WHAT THE TASK ASKS: From the entries below, please output exactly the lines starting at the one containing "One object in" and ending at the one containing "Before joining magenta", both included.

INFORMATION SHOWN:
------------------------------------
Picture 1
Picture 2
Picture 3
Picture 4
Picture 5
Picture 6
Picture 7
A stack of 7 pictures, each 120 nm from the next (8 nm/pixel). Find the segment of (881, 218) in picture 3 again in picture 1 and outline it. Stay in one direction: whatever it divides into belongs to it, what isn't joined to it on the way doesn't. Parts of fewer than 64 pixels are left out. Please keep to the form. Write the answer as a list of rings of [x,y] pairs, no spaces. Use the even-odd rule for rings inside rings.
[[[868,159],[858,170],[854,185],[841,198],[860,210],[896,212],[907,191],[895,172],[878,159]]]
------------------------------------
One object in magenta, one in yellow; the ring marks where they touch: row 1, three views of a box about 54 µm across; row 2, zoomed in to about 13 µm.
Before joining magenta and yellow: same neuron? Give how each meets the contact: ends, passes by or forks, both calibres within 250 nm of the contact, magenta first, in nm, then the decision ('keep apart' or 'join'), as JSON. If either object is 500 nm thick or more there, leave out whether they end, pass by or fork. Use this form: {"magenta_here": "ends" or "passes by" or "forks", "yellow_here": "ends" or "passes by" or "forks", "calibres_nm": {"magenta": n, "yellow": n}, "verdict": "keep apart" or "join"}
------------------------------------
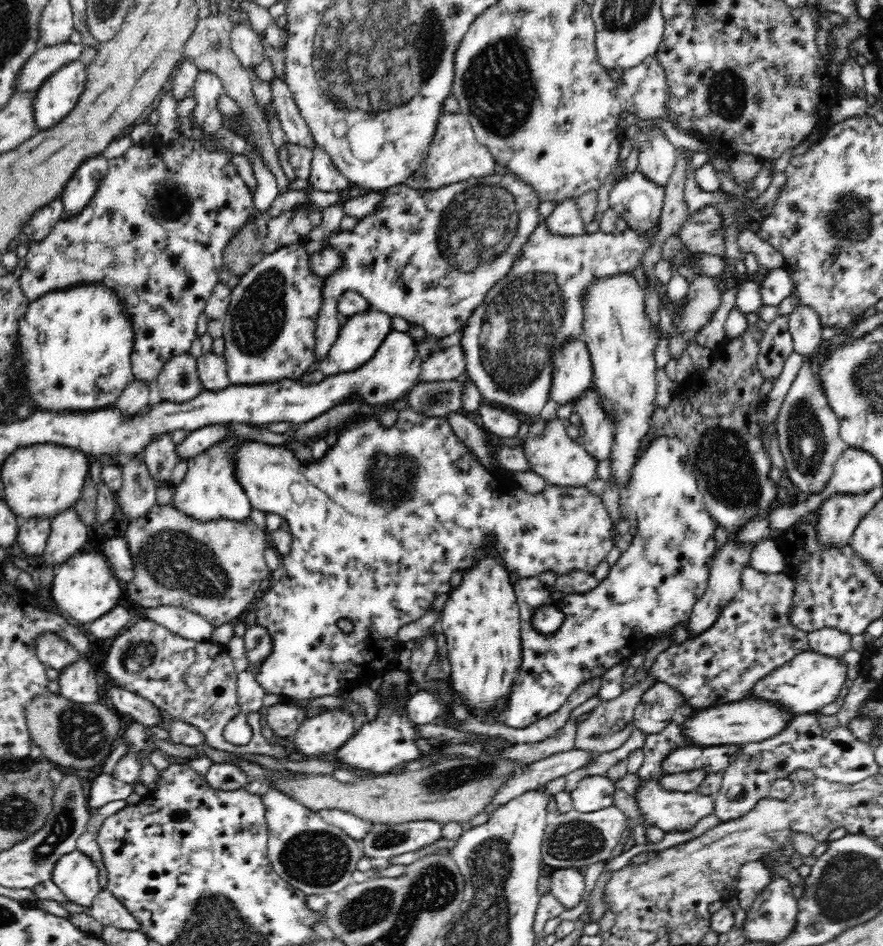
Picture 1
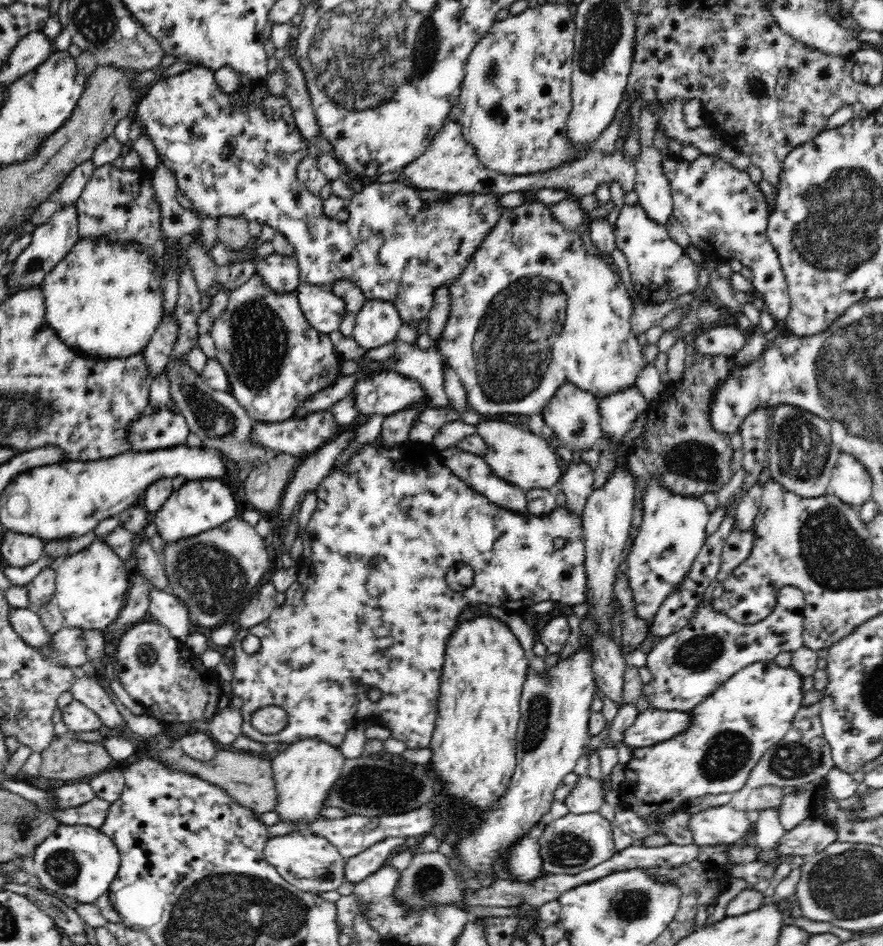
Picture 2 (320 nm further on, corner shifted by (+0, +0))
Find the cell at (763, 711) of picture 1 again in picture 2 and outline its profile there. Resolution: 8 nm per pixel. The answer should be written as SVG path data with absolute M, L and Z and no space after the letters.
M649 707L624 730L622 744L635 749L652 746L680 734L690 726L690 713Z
------------------------------------
EXERCISE ANSWER:
One object in magenta, one in yellow; the ring marks where they touch: row 1, three views of a box about 54 µm across; row 2, zoomed in to about 13 µm.
Before joining magenta and yellow: same neuron? Give how each meets the contact: ends, passes by or forks, both calibres within 250 nm of the contact, magenta first, in nm, then the decision ('keep apart' or 'join'), as JSON. If either object is 500 nm thick or more there, leave out whether they end, pass by or fork. Use this form: {"magenta_here": "ends" or "passes by" or "forks", "yellow_here": "ends" or "passes by" or "forks", "calibres_nm": {"magenta": n, "yellow": n}, "verdict": "keep apart" or "join"}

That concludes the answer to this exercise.